Il peut être utile d’opter pour plusieurs solutions, afin d’offrir à la personne âgée la meilleure prise en charge.
Combinaisons possibles et réalistes
La combinaison la plus pertinente est le maintien à domicile avec un accueil de jour plusieurs fois par semaine.
Il est aussi possible, dans certains cas, d’opter pour le maintien à domicile et des sessions d’hébergement temporaire en EHPAD, pour le repos des aidants.
Limites des montages « à rallonge »
Il n’est pas conseillé d’empiler les solutions, par exemple un maintien à domicile + un accueil de jour entrecoupé d’hébergements temporaires.
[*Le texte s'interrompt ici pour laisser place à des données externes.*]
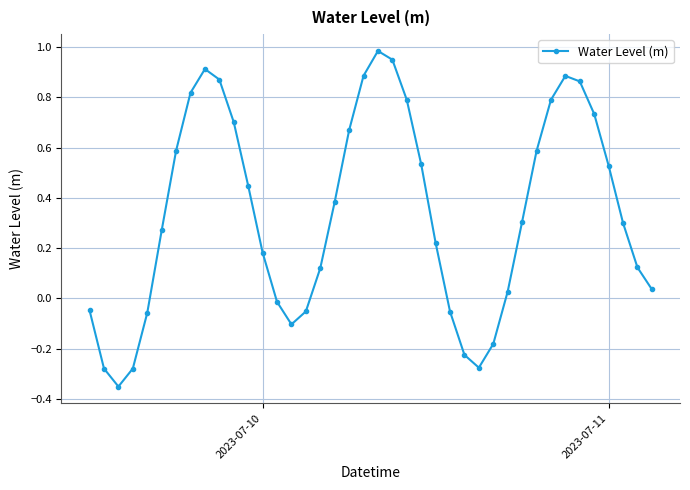

True or false: the data has more than 2 interior local peaks.

True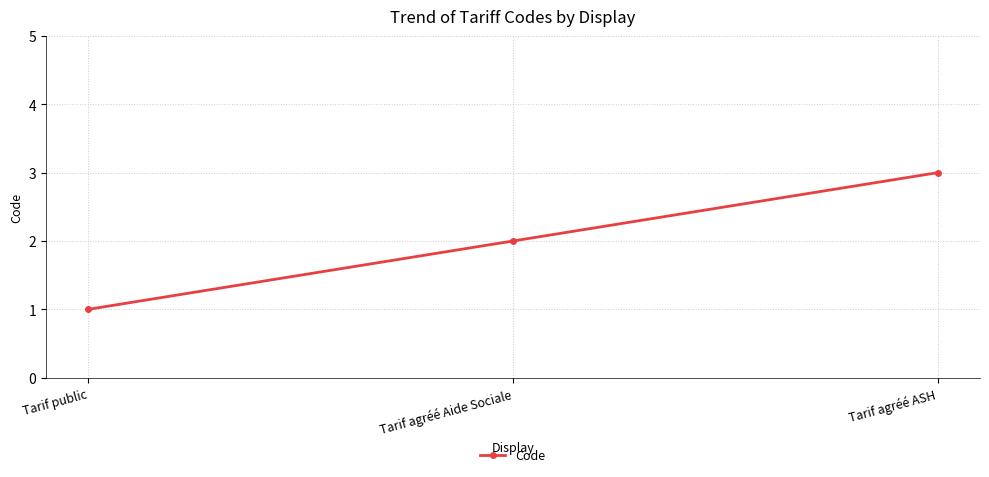

Reading left to right, transcribe all the data shown in this chart.

Tarif public=1	Tarif agréé Aide Sociale=2	Tarif agréé ASH=3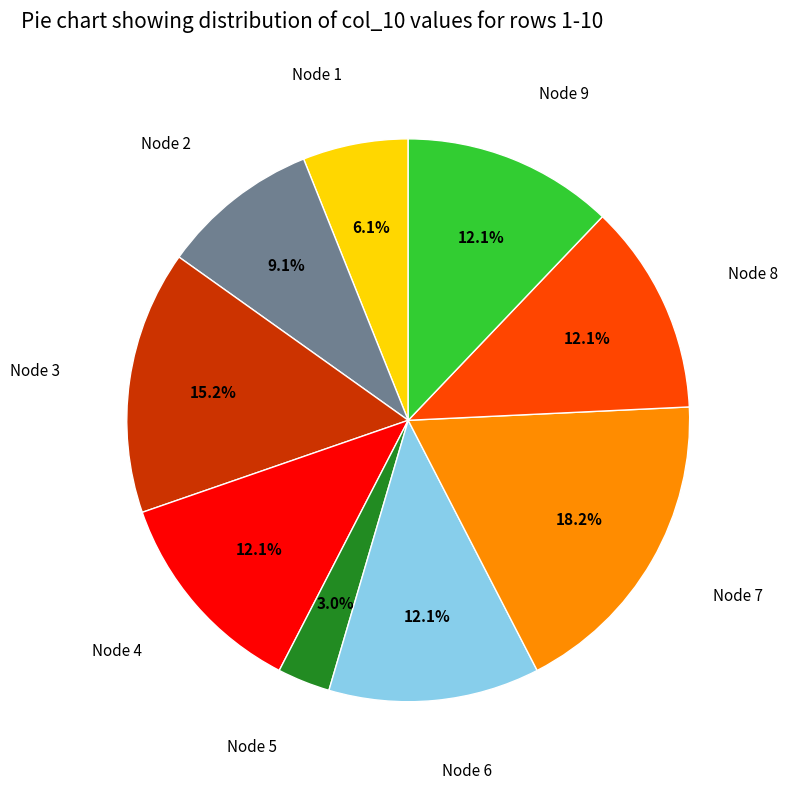

Approximately how many times larger is the value at Node 6 compared to Node 1?

2.0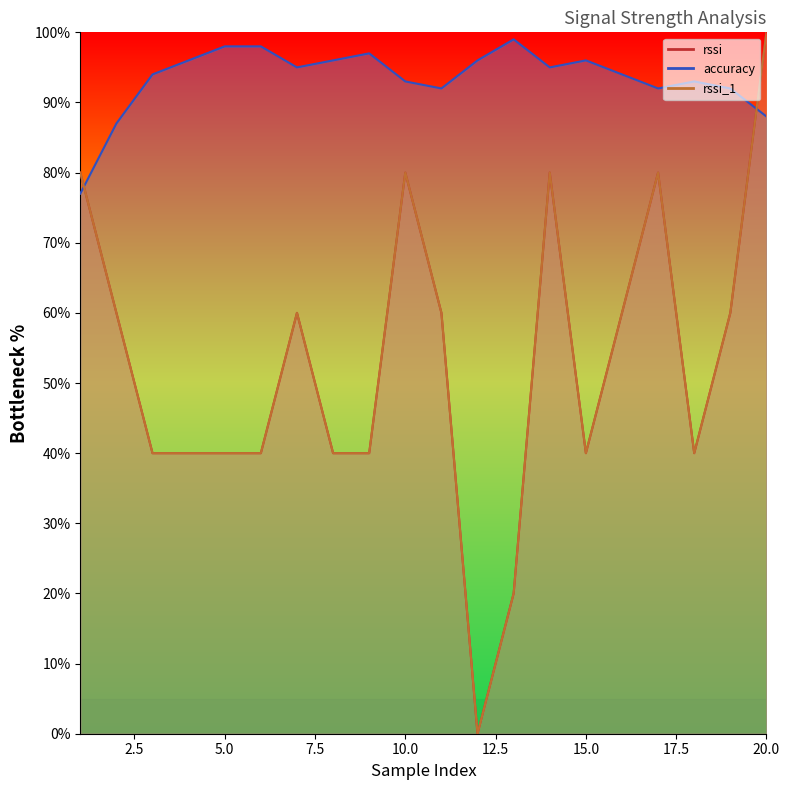

List the series in order of their peak value, highest first.

rssi, rssi_1, accuracy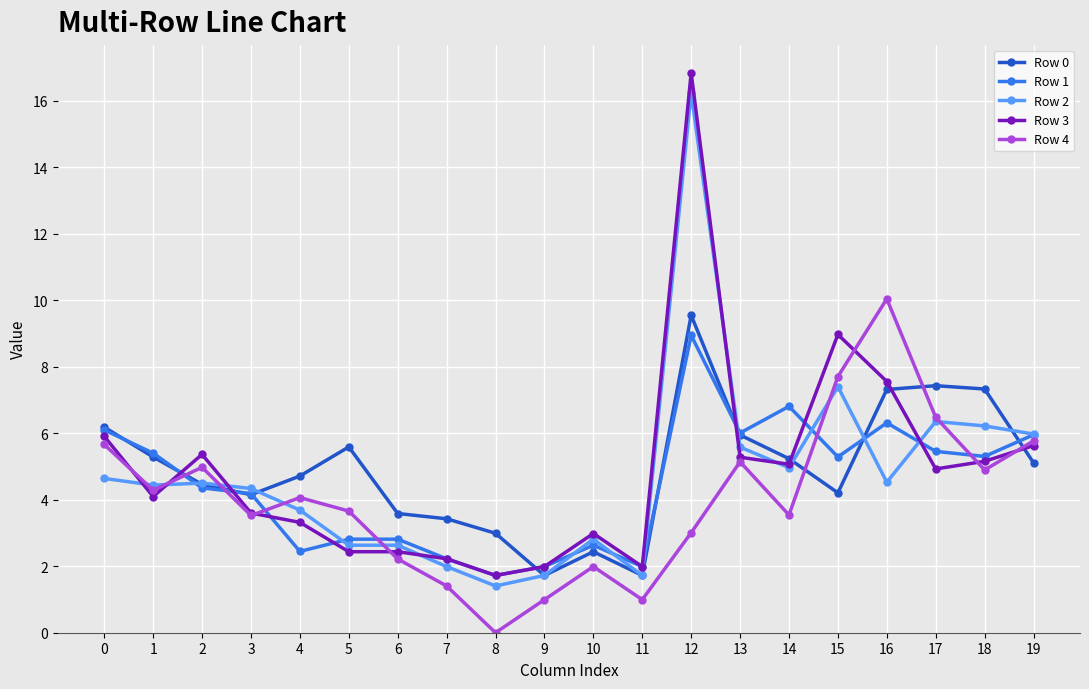

What is the value of the Row 0 point at the 14th from the left?

5.9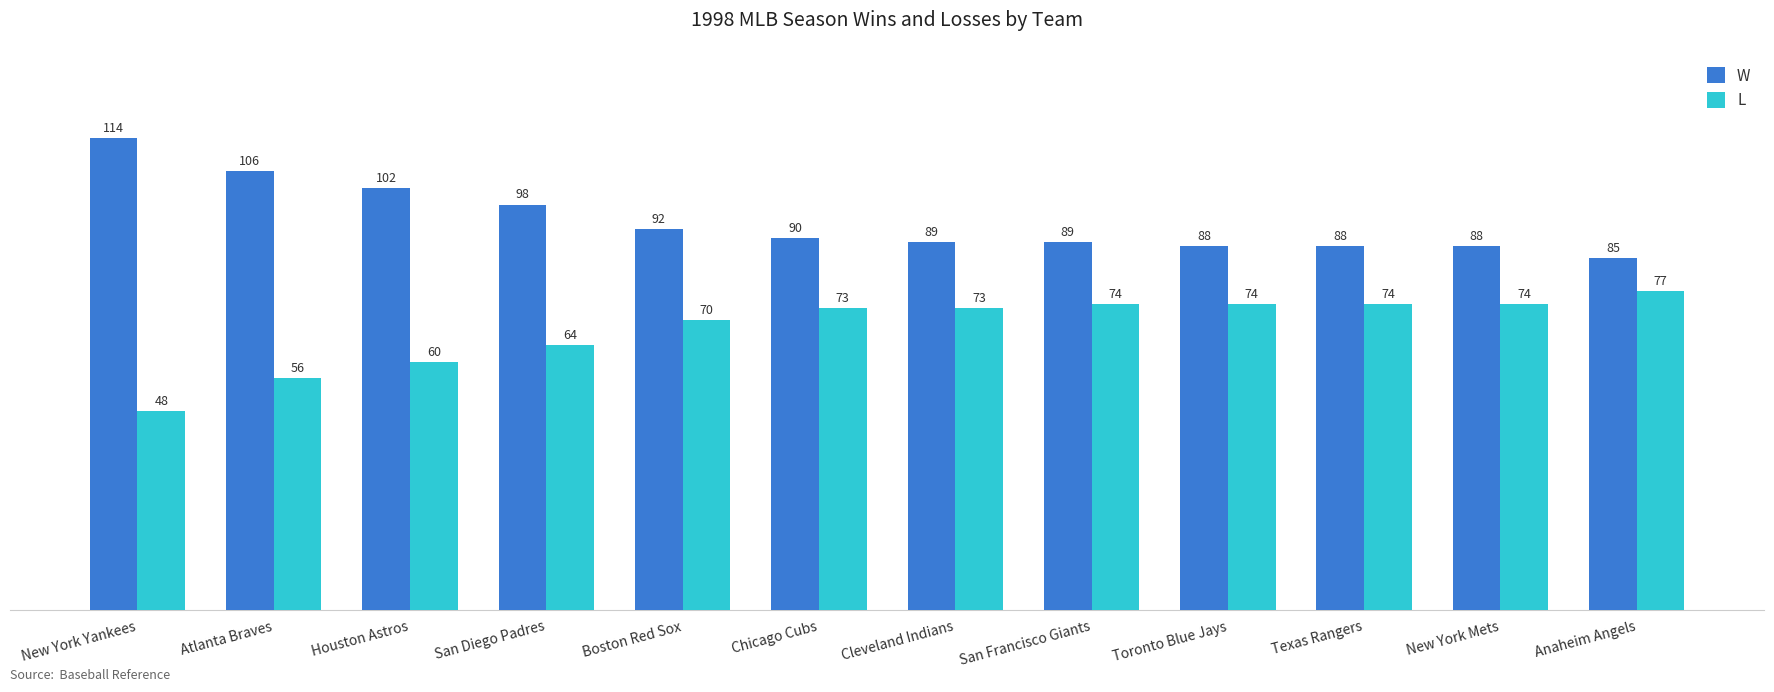

Rank the series by their maximum value, from highest to lowest.

W, L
Cela peut devenir coûteux, complexe à coordonner et désorientant pour la personne âgée.
Quand envisager un changement de solution ?
Un changement devient nécessaire lorsque :
- La sécurité du senior n’est plus assurée ;
- Sa perte d’autonomie s’aggrave rapidement ;
- L’aidant n’a plus la capacité de suivre.
FAQ
Quelle solution choisir en cas de perte d’autonomie légère ?
Une aide à domicile, éventuellement complétée par un accueil de jour, est souvent suffisante.
À partir de quand l’aide à domicile ne suffit plus ?
Quand la sécurité n’est plus garantie ou que l’aidant s’épuise malgré les aides.
L’accueil de jour peut-il retarder l’entrée en EHPAD ?
Oui, l’accueil de jour peut retarder l’entrée en EHPAD tout en maintenant la sécurité et l’autonomie de la personne âgée.
Comment savoir si un parent ne peut plus rester à domicile ?
Chutes, oublis dangereux, hospitalisation répétée et isolement sont des signaux forts.
Peut-on passer progressivement du domicile à l’EHPAD ?
Oui. Les solutions intermédiaires comme un hébergement temporaire permettent une transition plus douce et mieux acceptée.